## Text segment:
※ ※ ※

Thursday, April 4, 2013

Best Song Ever: April 2013 (Round 1)

I've been going a little stir crazy lately. The little elves inside my brain that write my reviews have been fatigued since the new year: despite being flush with great new releases by the likes of Hollerado and David Bowie, not to mention finally getting into Husker Du, it's a little tough getting anything going, as far as writing for this site. I'm reluctant to return to the grind. Then an idea hit me. A really stupid idea, but maybe a fun one.

About a year ago, the entertainment site Vulture ran a series of articles designed to determine the best TV drama of the past 20 years. They used a tournament bracket setup and a panel of esteemed judges. It made for a really entertaining bunch of articles. Every now and again I have thought it might be interesting to find a way to incorporate something like that into SOTW.

※ ※ ※

## Extracted material:
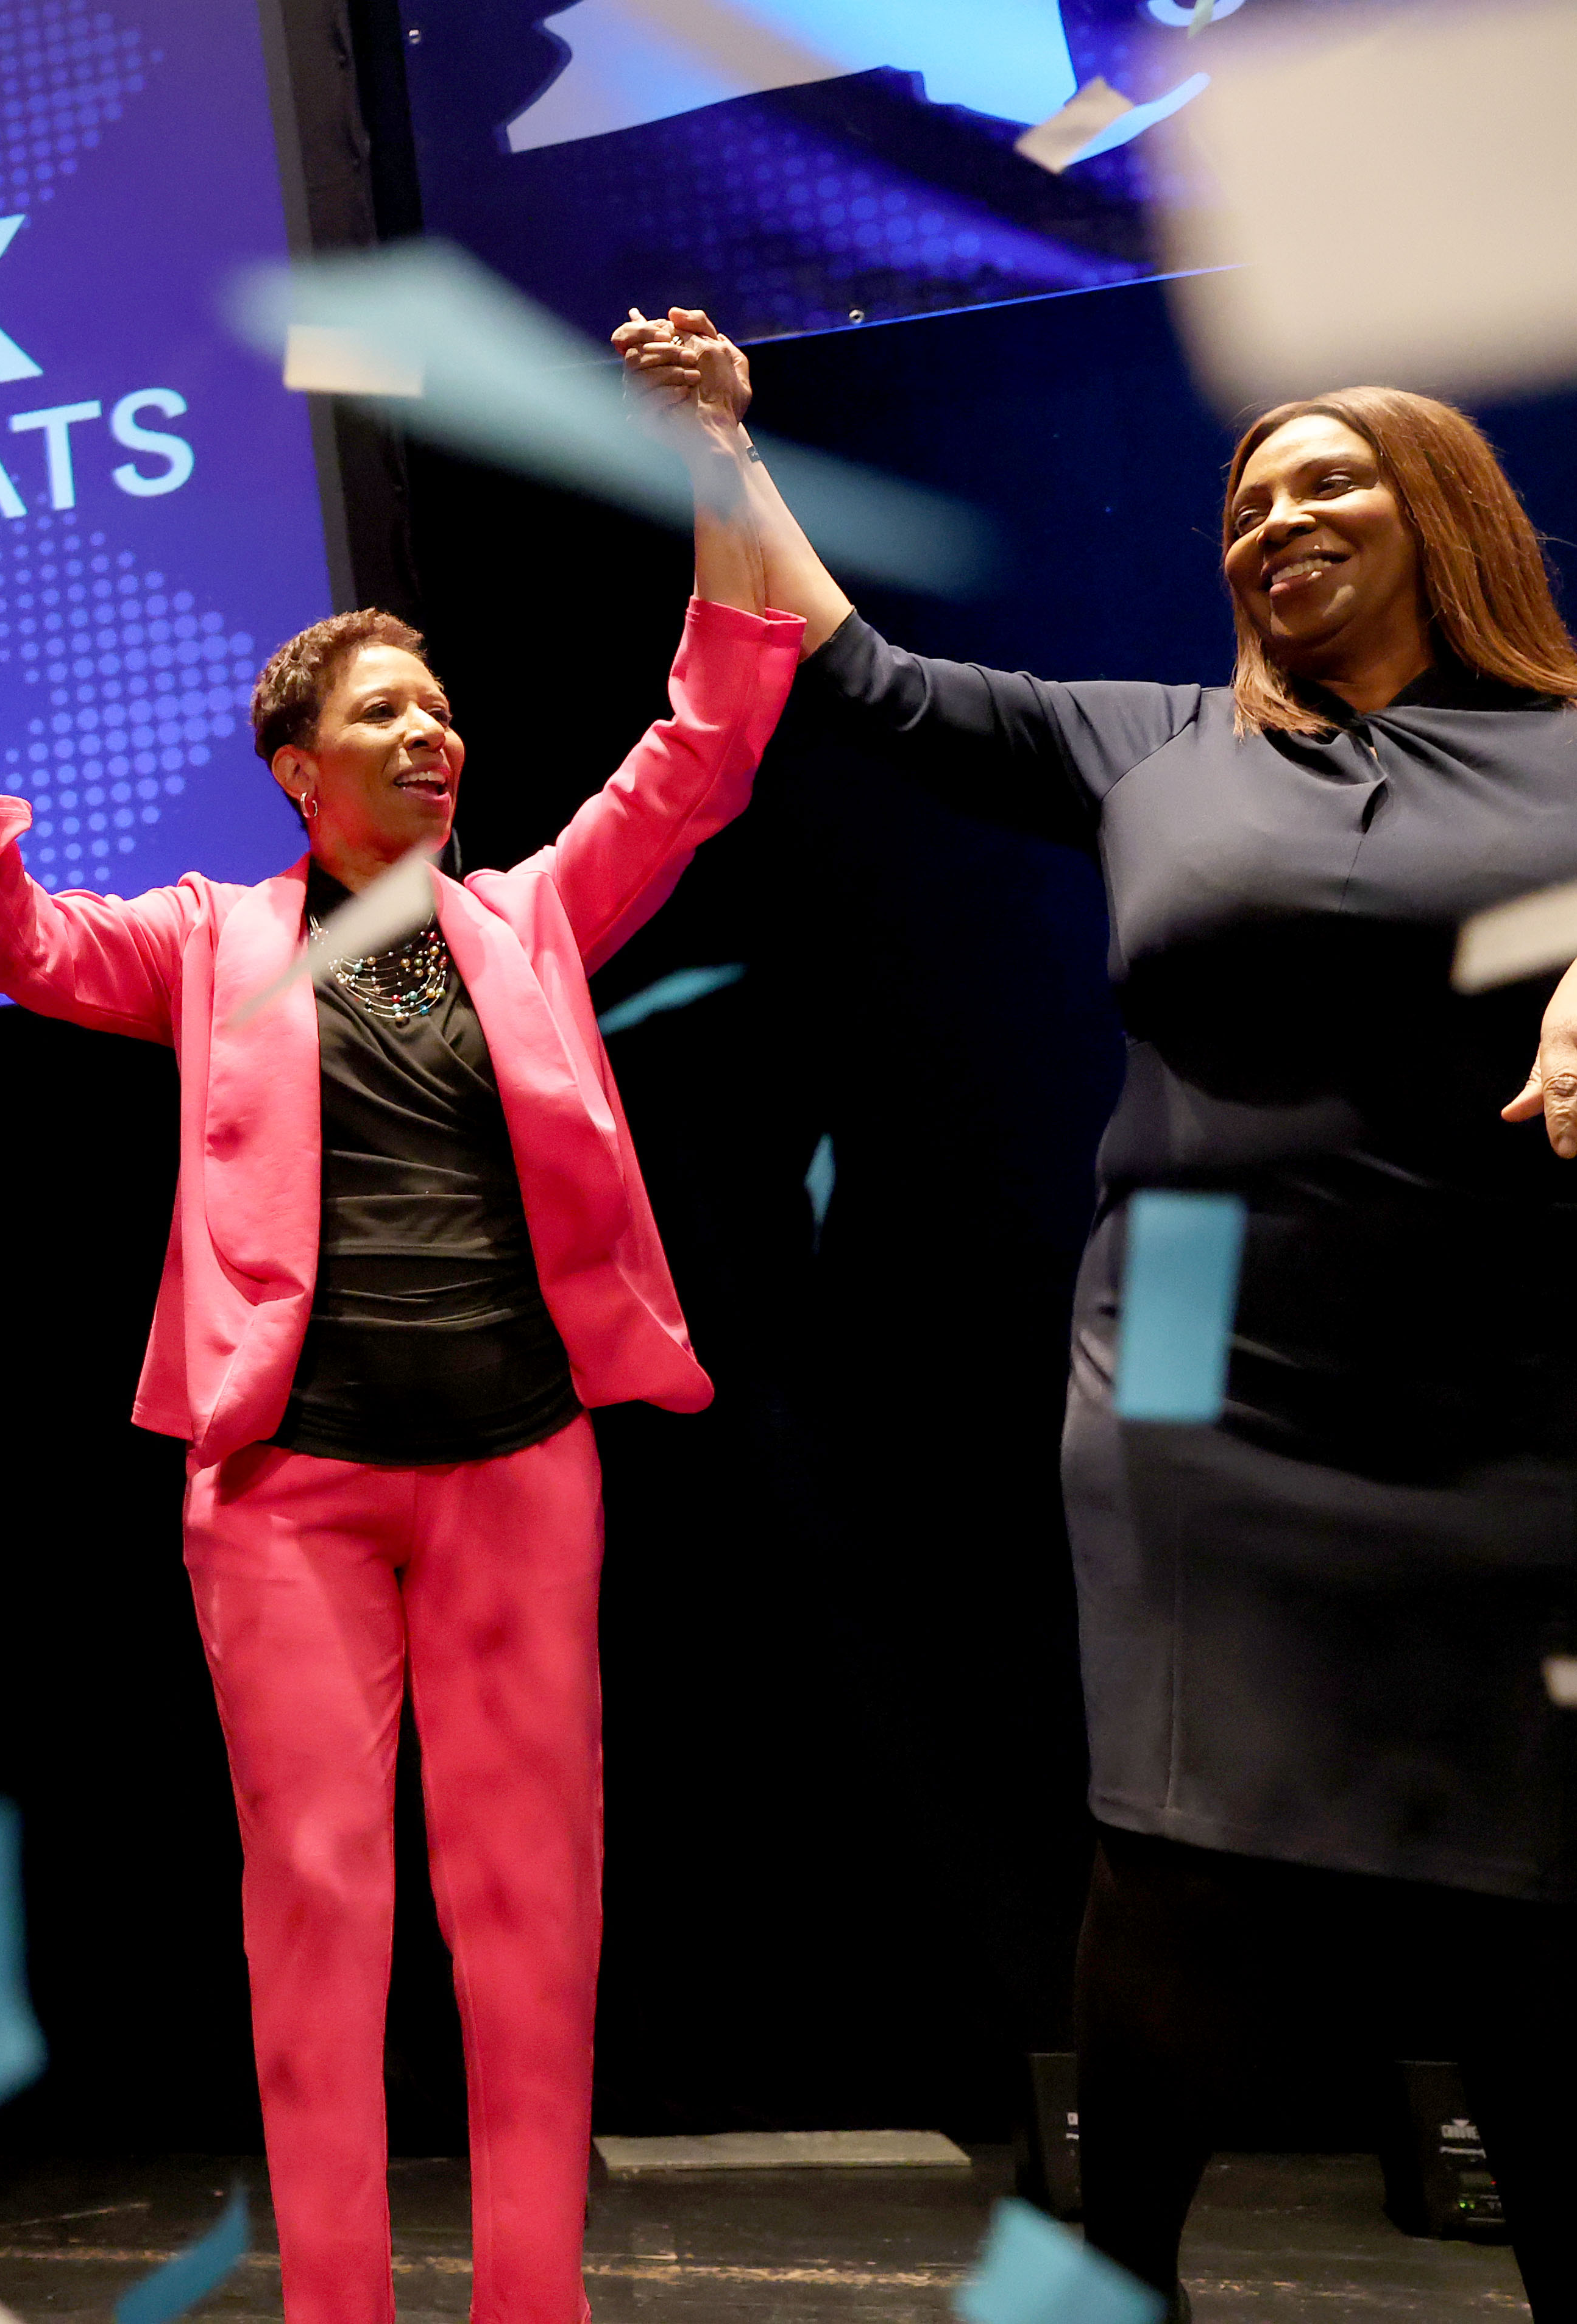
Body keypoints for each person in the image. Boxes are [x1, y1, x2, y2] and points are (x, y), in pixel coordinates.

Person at [617, 314, 1577, 2311]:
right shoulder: (1154, 744)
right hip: (1198, 1373)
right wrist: (721, 448)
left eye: (1327, 479)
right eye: (1246, 502)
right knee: (1183, 1852)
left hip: (1514, 1400)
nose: (1276, 519)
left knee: (1529, 1902)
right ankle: (1115, 2279)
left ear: (1446, 513)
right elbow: (847, 672)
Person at [0, 392, 804, 2322]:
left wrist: (721, 466)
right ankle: (336, 2306)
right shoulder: (211, 942)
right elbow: (2, 937)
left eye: (442, 706)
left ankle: (531, 2303)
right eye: (387, 711)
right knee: (319, 1908)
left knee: (528, 1915)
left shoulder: (532, 916)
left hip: (515, 1467)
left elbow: (707, 748)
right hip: (287, 1490)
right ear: (300, 769)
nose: (433, 732)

※ ※ ※

## Your assignment:
Reproduce word for word the passage of the blog post above that starts at "About a year" and ends at "that into SOTW.".

## Result:
About a year ago, the entertainment site Vulture ran a series of articles designed to determine the best TV drama of the past 20 years. They used a tournament bracket setup and a panel of esteemed judges. It made for a really entertaining bunch of articles. Every now and again I have thought it might be interesting to find a way to incorporate something like that into SOTW.